I did want to tell you about a dozen new books I bought recently, though. Two weekends ago my book-buying friends, Hobgoblin, and I took a trip up to the Northampton, Massachusetts, area to explore bookstores there, of which we found plenty, not just in Northampton, but in the surrounding towns as well. We visited five and could easily have found many more if we had had more time. It was worth a trip, and I’m looking forward to going back at some point. So, here’s what I found:
- Bill Bryson’s At Home: A Short History of Private Life. I’ve read rave reviews of this book, and I find the topic fascinating. At $5 for the hardcover, I couldn’t resist.
- Alfred Kazin’s A Walker in the City. I have a small but growing collection of books about walking, of which this is an important addition.
- Rebecca Solnit’s A Book of Migrations. I love Solnit’s book Wanderlust and recommend it to everyone who might possibly be interested. A Book of Migrations is about Solnit’s travels in Ireland.
- John Berger’s To the Wedding. I know absolutely nothing about this book, but John Berger is intriguing.
- John Berger’s Ways of Seeing.
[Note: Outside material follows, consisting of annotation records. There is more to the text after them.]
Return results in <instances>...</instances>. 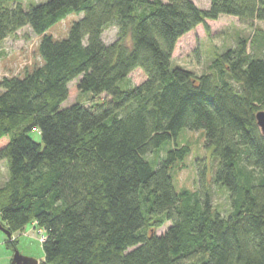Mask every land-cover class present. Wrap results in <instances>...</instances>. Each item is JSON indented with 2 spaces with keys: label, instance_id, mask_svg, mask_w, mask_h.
Returning <instances> with one entry per match:
<instances>
[{
  "label": "trees",
  "instance_id": "trees-1",
  "mask_svg": "<svg viewBox=\"0 0 264 264\" xmlns=\"http://www.w3.org/2000/svg\"><path fill=\"white\" fill-rule=\"evenodd\" d=\"M24 1L0 0V44L29 28L39 58L0 80V225L10 235L37 228L42 264H264L255 117L264 111V31L216 54L199 76L170 69L180 38L199 26L209 34L206 21L220 16L264 23V0H208L206 10L191 0ZM72 16L65 39L50 34ZM109 27L116 40L106 44ZM137 69L145 81L125 86ZM74 91L90 103L62 109ZM183 130L203 132L211 150L209 167L195 164L192 191L172 181L187 145L146 159ZM212 186L227 190V214L214 209ZM5 246L15 252L17 242Z\"/></svg>",
  "mask_w": 264,
  "mask_h": 264
},
{
  "label": "rangeland",
  "instance_id": "rangeland-1",
  "mask_svg": "<svg viewBox=\"0 0 264 264\" xmlns=\"http://www.w3.org/2000/svg\"><path fill=\"white\" fill-rule=\"evenodd\" d=\"M48 0H25L22 4L23 9L29 6L40 5ZM199 9L206 10L209 7L208 0H191ZM75 16L67 18L64 22L55 27L50 34L56 38L65 39L67 36V28L71 21H77ZM209 28V34H206L203 27L199 26L192 32L186 34L176 43L172 59L170 61V69H183L201 75L205 73L207 67L214 59L216 54L224 52L228 48L235 46L239 39L250 41L253 37L255 29L264 31V23L253 22L251 26L242 24L238 19L230 16H220L217 21H206ZM116 28L109 27L103 33L102 39L104 43L110 44L116 40ZM38 37L35 36L29 28L20 30L15 37H10L0 44V80L3 77L22 75L26 69L32 68L39 63L37 55ZM145 81V76L141 70L137 69L132 72L126 81L125 86H137ZM76 81H73L69 88L74 90ZM123 84V83H122ZM90 95L73 92L68 100H66L61 108H68L75 103L88 105ZM105 99L102 95L94 102H101ZM30 137L35 142L41 139L36 133H32ZM174 143L178 146L187 145L190 154L181 162H176L172 168V181L176 190L187 189L194 190L196 187V171L195 164L197 161H205L207 166L211 161V150L204 146L203 132H190L183 130L178 135L176 141H172L163 145L154 154L146 157L147 161L155 162L160 154L163 156L166 149L173 147ZM0 165V183L5 174V169ZM209 167V166H208ZM213 207L222 214L229 212L228 192L225 188L212 186ZM169 224L157 231V234L163 233ZM41 232L34 226H27L17 234L10 237L16 240V251L24 258L36 261L42 264L44 254L42 251ZM7 237L0 231V264H11L14 254L12 250H8L5 246Z\"/></svg>",
  "mask_w": 264,
  "mask_h": 264
},
{
  "label": "water",
  "instance_id": "water-1",
  "mask_svg": "<svg viewBox=\"0 0 264 264\" xmlns=\"http://www.w3.org/2000/svg\"><path fill=\"white\" fill-rule=\"evenodd\" d=\"M256 124L264 137V111H259L256 114ZM0 231L7 237H10L9 232L0 225ZM11 264H38L36 261L22 257L17 251L14 252Z\"/></svg>",
  "mask_w": 264,
  "mask_h": 264
},
{
  "label": "crops",
  "instance_id": "crops-1",
  "mask_svg": "<svg viewBox=\"0 0 264 264\" xmlns=\"http://www.w3.org/2000/svg\"><path fill=\"white\" fill-rule=\"evenodd\" d=\"M5 179H6V177L4 176L3 179H2V182H1V183L5 182ZM1 183H0V184H1ZM5 240H6V239H5Z\"/></svg>",
  "mask_w": 264,
  "mask_h": 264
},
{
  "label": "built area",
  "instance_id": "built-area-1",
  "mask_svg": "<svg viewBox=\"0 0 264 264\" xmlns=\"http://www.w3.org/2000/svg\"><path fill=\"white\" fill-rule=\"evenodd\" d=\"M41 239H42V240H44V237H43V235H41Z\"/></svg>",
  "mask_w": 264,
  "mask_h": 264
},
{
  "label": "bare ground",
  "instance_id": "bare-ground-1",
  "mask_svg": "<svg viewBox=\"0 0 264 264\" xmlns=\"http://www.w3.org/2000/svg\"><path fill=\"white\" fill-rule=\"evenodd\" d=\"M13 239V238H12Z\"/></svg>",
  "mask_w": 264,
  "mask_h": 264
}]
</instances>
Art theory — who can resist?
- Jenny Erpenbeck’s Visitation. Another book and author I know nothing about, but I have vague memories of reading interesting things about her, so I went with it.
- Laura Kipnis’s Against Love: A Polemic. I’m intrigued by Kipnis and by the title of this book. I’m hoping to find some lively, controversial writing here.
- Mikhail Bulgakov’s Master and Margarita. I have heard about this book so many times on various blogs and in reviews, but I still couldn’t tell you what it’s about. I have a feeling it’s one of those hard-to-sum-up books.
- The Best American Essays 2011. I just started reading the 2010 edition of this series so I’ll be ready for the 2011 one soon. This series has introduced me to some awesomely great writers, and I’m unfailingly loyal to it.
- Frances Sheridan’s Memoirs of Miss Sidney Budolph. For when I’m in the mood for some eighteenth-century fiction.
- Laurie R. King’s The Moor. I found a trade-sized edition of this in very nice condition and couldn’t resist even though I have another book in the Russell series to read first.
- Nicholson Baker’s The Everlasting Story of Nory. I just heard an interview with Baker on Radio Open Source today, and it was great. Baker is my hero.
So those are my dozen books. I spent an entire two days in Manhattan this weekend but I didn’t step a foot into a bookstore, which is very unusual. But it was because my sister and her husband were in town, and they had other things on their agenda. Hanging out with my sister in the city was fabulous — it involved music, art, tall buildings, people-watching, Central Park, and Indian food — and I hope we can do it again sometime soon.